# Required task
Rewrite the listing below, putting "everyday name" wherever "common name" appears and leaving everything else as it is.

_ _ _ _

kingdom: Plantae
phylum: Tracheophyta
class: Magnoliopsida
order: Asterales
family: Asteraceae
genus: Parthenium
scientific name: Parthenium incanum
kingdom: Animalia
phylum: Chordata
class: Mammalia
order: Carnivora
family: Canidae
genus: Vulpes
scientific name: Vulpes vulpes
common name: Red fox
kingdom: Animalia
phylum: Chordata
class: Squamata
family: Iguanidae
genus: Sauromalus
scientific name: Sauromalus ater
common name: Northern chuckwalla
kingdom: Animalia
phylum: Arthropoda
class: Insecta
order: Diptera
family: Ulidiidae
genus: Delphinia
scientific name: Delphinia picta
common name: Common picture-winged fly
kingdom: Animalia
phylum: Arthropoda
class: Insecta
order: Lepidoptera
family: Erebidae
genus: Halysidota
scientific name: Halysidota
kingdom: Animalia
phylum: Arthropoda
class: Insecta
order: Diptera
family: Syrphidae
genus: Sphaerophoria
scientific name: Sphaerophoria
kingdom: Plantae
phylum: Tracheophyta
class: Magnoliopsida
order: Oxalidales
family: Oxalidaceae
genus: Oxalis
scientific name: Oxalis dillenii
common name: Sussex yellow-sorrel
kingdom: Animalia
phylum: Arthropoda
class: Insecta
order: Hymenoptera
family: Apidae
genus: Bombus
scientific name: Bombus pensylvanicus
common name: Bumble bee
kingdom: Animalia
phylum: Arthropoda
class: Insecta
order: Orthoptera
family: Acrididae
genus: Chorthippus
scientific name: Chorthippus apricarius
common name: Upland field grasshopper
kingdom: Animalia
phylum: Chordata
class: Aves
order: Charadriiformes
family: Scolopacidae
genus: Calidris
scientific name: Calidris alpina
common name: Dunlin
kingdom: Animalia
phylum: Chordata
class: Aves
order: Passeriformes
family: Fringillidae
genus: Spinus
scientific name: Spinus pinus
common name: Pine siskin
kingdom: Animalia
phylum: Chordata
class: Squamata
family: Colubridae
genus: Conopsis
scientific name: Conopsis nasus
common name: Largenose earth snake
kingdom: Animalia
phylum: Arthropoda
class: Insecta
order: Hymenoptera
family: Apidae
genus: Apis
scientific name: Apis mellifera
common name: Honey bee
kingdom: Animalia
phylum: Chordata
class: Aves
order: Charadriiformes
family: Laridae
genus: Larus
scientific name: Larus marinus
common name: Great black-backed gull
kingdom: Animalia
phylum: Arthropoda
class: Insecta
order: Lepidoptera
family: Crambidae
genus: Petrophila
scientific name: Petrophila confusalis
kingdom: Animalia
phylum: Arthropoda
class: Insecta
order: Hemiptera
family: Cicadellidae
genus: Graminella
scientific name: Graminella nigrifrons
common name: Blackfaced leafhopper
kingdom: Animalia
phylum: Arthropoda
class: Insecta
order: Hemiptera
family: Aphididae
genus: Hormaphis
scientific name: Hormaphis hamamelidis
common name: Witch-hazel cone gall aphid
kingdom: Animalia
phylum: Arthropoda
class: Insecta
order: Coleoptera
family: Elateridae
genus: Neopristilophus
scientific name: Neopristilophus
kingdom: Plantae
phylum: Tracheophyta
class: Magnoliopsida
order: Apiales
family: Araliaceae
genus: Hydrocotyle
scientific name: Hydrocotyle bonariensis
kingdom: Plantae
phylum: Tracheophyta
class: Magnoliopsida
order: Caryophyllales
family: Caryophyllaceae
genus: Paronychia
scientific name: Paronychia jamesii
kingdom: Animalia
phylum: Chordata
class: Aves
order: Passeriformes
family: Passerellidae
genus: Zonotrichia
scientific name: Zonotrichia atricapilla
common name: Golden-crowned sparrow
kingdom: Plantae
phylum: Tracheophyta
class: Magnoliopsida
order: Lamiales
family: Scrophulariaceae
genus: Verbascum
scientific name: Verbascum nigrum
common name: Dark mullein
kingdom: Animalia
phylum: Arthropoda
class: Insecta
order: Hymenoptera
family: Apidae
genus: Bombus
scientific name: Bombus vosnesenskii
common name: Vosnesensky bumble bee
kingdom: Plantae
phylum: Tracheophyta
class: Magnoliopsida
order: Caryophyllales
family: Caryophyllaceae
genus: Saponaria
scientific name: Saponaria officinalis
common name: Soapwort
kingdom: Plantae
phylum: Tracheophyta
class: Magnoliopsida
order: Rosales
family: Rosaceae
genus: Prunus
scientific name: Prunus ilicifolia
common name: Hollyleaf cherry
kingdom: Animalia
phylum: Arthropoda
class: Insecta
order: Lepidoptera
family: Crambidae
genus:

_ _ _ _

# Response to this task
kingdom: Plantae
phylum: Tracheophyta
class: Magnoliopsida
order: Asterales
family: Asteraceae
genus: Parthenium
scientific name: Parthenium incanum
kingdom: Animalia
phylum: Chordata
class: Mammalia
order: Carnivora
family: Canidae
genus: Vulpes
scientific name: Vulpes vulpes
everyday name: Red fox
kingdom: Animalia
phylum: Chordata
class: Squamata
family: Iguanidae
genus: Sauromalus
scientific name: Sauromalus ater
everyday name: Northern chuckwalla
kingdom: Animalia
phylum: Arthropoda
class: Insecta
order: Diptera
family: Ulidiidae
genus: Delphinia
scientific name: Delphinia picta
everyday name: Common picture-winged fly
kingdom: Animalia
phylum: Arthropoda
class: Insecta
order: Lepidoptera
family: Erebidae
genus: Halysidota
scientific name: Halysidota
kingdom: Animalia
phylum: Arthropoda
class: Insecta
order: Diptera
family: Syrphidae
genus: Sphaerophoria
scientific name: Sphaerophoria
kingdom: Plantae
phylum: Tracheophyta
class: Magnoliopsida
order: Oxalidales
family: Oxalidaceae
genus: Oxalis
scientific name: Oxalis dillenii
everyday name: Sussex yellow-sorrel
kingdom: Animalia
phylum: Arthropoda
class: Insecta
order: Hymenoptera
family: Apidae
genus: Bombus
scientific name: Bombus pensylvanicus
everyday name: Bumble bee
kingdom: Animalia
phylum: Arthropoda
class: Insecta
order: Orthoptera
family: Acrididae
genus: Chorthippus
scientific name: Chorthippus apricarius
everyday name: Upland field grasshopper
kingdom: Animalia
phylum: Chordata
class: Aves
order: Charadriiformes
family: Scolopacidae
genus: Calidris
scientific name: Calidris alpina
everyday name: Dunlin
kingdom: Animalia
phylum: Chordata
class: Aves
order: Passeriformes
family: Fringillidae
genus: Spinus
scientific name: Spinus pinus
everyday name: Pine siskin
kingdom: Animalia
phylum: Chordata
class: Squamata
family: Colubridae
genus: Conopsis
scientific name: Conopsis nasus
everyday name: Largenose earth snake
kingdom: Animalia
phylum: Arthropoda
class: Insecta
order: Hymenoptera
family: Apidae
genus: Apis
scientific name: Apis mellifera
everyday name: Honey bee
kingdom: Animalia
phylum: Chordata
class: Aves
order: Charadriiformes
family: Laridae
genus: Larus
scientific name: Larus marinus
everyday name: Great black-backed gull
kingdom: Animalia
phylum: Arthropoda
class: Insecta
order: Lepidoptera
family: Crambidae
genus: Petrophila
scientific name: Petrophila confusalis
kingdom: Animalia
phylum: Arthropoda
class: Insecta
order: Hemiptera
family: Cicadellidae
genus: Graminella
scientific name: Graminella nigrifrons
everyday name: Blackfaced leafhopper
kingdom: Animalia
phylum: Arthropoda
class: Insecta
order: Hemiptera
family: Aphididae
genus: Hormaphis
scientific name: Hormaphis hamamelidis
everyday name: Witch-hazel cone gall aphid
kingdom: Animalia
phylum: Arthropoda
class: Insecta
order: Coleoptera
family: Elateridae
genus: Neopristilophus
scientific name: Neopristilophus
kingdom: Plantae
phylum: Tracheophyta
class: Magnoliopsida
order: Apiales
family: Araliaceae
genus: Hydrocotyle
scientific name: Hydrocotyle bonariensis
kingdom: Plantae
phylum: Tracheophyta
class: Magnoliopsida
order: Caryophyllales
family: Caryophyllaceae
genus: Paronychia
scientific name: Paronychia jamesii
kingdom: Animalia
phylum: Chordata
class: Aves
order: Passeriformes
family: Passerellidae
genus: Zonotrichia
scientific name: Zonotrichia atricapilla
everyday name: Golden-crowned sparrow
kingdom: Plantae
phylum: Tracheophyta
class: Magnoliopsida
order: Lamiales
family: Scrophulariaceae
genus: Verbascum
scientific name: Verbascum nigrum
everyday name: Dark mullein
kingdom: Animalia
phylum: Arthropoda
class: Insecta
order: Hymenoptera
family: Apidae
genus: Bombus
scientific name: Bombus vosnesenskii
everyday name: Vosnesensky bumble bee
kingdom: Plantae
phylum: Tracheophyta
class: Magnoliopsida
order: Caryophyllales
family: Caryophyllaceae
genus: Saponaria
scientific name: Saponaria officinalis
everyday name: Soapwort
kingdom: Plantae
phylum: Tracheophyta
class: Magnoliopsida
order: Rosales
family: Rosaceae
genus: Prunus
scientific name: Prunus ilicifolia
everyday name: Hollyleaf cherry
kingdom: Animalia
phylum: Arthropoda
class: Insecta
order: Lepidoptera
family: Crambidae
genus:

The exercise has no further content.